Converting Continuous Data to Categories

Using pd.cut() for Binning

Transform continuous numerical data into categorical bins:

# Age ranges
df = pd.DataFrame({'age': [25, 45, 67, 23, 89, 34, 56, 12]})

df['age_group'] = pd.cut(
    df['age'],
    bins=[0, 18, 35, 60, 100],
    labels=['Child', 'Young Adult', 'Adult', 'Senior']
)

print(df)
#    age   age_group
# 0   25  Young Adult
# 1   45       Adult
# 2   67      Senior

Using pd.qcut() for Quantile-Based Binning

Create equal-sized bins based on distribution:

# Divide into quartiles
df = pd.DataFrame({'revenue': np.random.randint(1000, 50000, 1000)})

df['revenue_quartile'] = pd.qcut(
    df['revenue'],
    q=4,
    labels=['Q1', 'Q2', 'Q3', 'Q4']
)

# Check distribution
print(df['revenue_quartile'].value_counts().sort_index())

Managing Category Operations

Adding and Removing Categories

df = pd.DataFrame({'size': ['S', 'M', 'L', 'M', 'S']})
df['size'] = df['size'].astype('category')

# Add new category
df['size'] = df['size'].cat.add_categories(['XL', 'XXL'])

# Remove unused category
df['size'] = df['size'].cat.remove_categories(['XXL'])

# Remove unused categories automatically
df['size'] = df['size'].cat.remove_unused_categories()

Renaming Categories

# Rename specific categories
df['size'] = df['size'].cat.rename_categories({
    'S': 'Small',
    'M': 'Medium',
    'L': 'Large'
})

# Or provide a complete mapping
new_names = ['Small', 'Medium', 'Large', 'Extra Large']
df['size'] = df['size'].cat.rename_categories(new_names)

Reordering Categories

df['size'] = df['size'].cat.reorder_categories(
    ['Small', 'Medium', 'Large', 'Extra Large'],
    ordered=True
)

Performance Considerations

Categorical dtype excels with low cardinality data but adds overhead for high cardinality:

import time

# Low cardinality scenario
low_card = pd.Series(['A', 'B', 'C'] * 100000)

start = time.time()
low_card_cat = low_card.astype('category')
cat_time = time.time() - start

# High cardinality scenario (many unique values)
high_card = pd.Series([f'value_{i}' for i in range(300000)])

start = time.time()
high_card_cat = high_card.astype('category')
high_card_time = time.time() - start

# Groupby operations are faster with categorical
df = pd.DataFrame({
    'category': pd.Categorical(['A', 'B', 'C'] * 100000),
    'value': np.random.randn(300000)
})

# Categorical groupby is optimized
result = df.groupby('category')['value'].mean()

Handling Missing Values

Categorical columns handle NaN values differently:

df = pd.DataFrame({
    'status': ['active', 'inactive', None, 'active', 'pending']
})

# NaN is not a category by default
df['status'] = df['status'].astype('category')
print(df['status'].cat.categories)  # ['active', 'inactive', 'pending']

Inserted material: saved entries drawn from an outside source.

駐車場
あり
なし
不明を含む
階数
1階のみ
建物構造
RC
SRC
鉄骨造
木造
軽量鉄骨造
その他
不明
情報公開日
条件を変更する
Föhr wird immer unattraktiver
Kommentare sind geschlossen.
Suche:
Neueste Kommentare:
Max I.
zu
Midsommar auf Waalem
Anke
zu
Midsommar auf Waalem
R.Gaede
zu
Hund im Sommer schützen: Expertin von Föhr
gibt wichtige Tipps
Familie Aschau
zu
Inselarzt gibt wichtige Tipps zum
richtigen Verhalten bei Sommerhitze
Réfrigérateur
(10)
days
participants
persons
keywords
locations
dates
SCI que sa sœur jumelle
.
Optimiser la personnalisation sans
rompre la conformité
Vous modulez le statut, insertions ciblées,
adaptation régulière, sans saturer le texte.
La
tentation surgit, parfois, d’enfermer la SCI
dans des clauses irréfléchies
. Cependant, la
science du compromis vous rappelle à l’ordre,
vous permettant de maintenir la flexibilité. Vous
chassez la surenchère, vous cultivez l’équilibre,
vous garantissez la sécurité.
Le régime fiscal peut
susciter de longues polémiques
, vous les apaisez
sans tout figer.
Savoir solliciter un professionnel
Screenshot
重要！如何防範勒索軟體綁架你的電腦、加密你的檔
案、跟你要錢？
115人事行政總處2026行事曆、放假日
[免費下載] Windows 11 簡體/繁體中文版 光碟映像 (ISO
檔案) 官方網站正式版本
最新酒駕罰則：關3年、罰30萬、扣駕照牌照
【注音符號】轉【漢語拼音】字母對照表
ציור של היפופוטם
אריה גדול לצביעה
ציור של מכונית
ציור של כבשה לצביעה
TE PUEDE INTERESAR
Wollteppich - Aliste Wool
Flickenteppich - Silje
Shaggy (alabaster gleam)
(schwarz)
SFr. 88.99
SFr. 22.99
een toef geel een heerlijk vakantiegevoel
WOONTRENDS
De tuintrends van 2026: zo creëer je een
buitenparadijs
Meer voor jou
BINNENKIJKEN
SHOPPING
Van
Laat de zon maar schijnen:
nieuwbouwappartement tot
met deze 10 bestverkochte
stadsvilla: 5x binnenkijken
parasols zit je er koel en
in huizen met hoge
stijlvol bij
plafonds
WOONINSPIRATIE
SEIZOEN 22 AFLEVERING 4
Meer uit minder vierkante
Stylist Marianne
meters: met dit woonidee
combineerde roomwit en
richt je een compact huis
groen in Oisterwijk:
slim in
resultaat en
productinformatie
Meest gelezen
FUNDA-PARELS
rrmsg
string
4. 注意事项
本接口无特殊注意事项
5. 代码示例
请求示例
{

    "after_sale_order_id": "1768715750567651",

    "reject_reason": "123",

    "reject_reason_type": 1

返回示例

# Check for missing values
print(df['status'].isna().sum())

# Fill missing with a category
df['status'] = df['status'].cat.add_categories(['unknown'])
df['status'] = df['status'].fillna('unknown')

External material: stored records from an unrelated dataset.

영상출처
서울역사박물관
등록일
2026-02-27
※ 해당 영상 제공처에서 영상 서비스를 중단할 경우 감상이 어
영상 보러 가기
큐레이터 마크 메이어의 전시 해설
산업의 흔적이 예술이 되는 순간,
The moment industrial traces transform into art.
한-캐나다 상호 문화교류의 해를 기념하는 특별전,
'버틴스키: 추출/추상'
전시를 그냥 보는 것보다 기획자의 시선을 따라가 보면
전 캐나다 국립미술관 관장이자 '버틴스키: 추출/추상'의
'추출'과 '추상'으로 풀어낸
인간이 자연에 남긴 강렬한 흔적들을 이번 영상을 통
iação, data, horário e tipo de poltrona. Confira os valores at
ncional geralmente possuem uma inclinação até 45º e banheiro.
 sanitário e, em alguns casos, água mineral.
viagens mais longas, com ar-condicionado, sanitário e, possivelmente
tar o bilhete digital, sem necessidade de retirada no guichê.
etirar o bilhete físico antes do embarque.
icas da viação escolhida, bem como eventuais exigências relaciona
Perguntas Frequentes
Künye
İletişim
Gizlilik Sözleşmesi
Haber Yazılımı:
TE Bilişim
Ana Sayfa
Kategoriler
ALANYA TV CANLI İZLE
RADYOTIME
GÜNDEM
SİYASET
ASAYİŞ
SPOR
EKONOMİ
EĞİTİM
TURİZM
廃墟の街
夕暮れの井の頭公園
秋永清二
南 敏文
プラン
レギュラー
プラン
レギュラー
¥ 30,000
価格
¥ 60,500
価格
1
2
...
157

Practical Example: Customer Segmentation

# Real-world customer data
customers = pd.DataFrame({
    'customer_id': range(1000),
    'region': np.random.choice(['North', 'South', 'East', 'West'], 1000),
    'tier': np.random.choice(['Bronze', 'Silver', 'Gold', 'Platinum'], 1000),
    'spend': np.random.randint(100, 10000, 1000)
})

# Convert to categorical
customers['region'] = customers['region'].astype('category')

# Ordered categorical for tier
tier_order = ['Bronze', 'Silver', 'Gold', 'Platinum']
customers['tier'] = pd.Categorical(
    customers['tier'],
    categories=tier_order,
    ordered=True
)

# Create spend categories
customers['spend_level'] = pd.qcut(
    customers['spend'],
    q=3,
    labels=['Low', 'Medium', 'High']
)

# Efficient groupby operations
summary = customers.groupby(['region', 'tier']).agg({
    'spend': ['mean', 'count']
}).round(2)

print(f"Memory saved: {customers['region'].memory_usage(deep=True) / 1024:.2f} KB")

Categorical conversion is essential for efficient data analysis in Pandas, particularly with large datasets containing repetitive string values. Choose the conversion method based on whether you need ordered categories, custom category sets, or automatic binning of continuous data.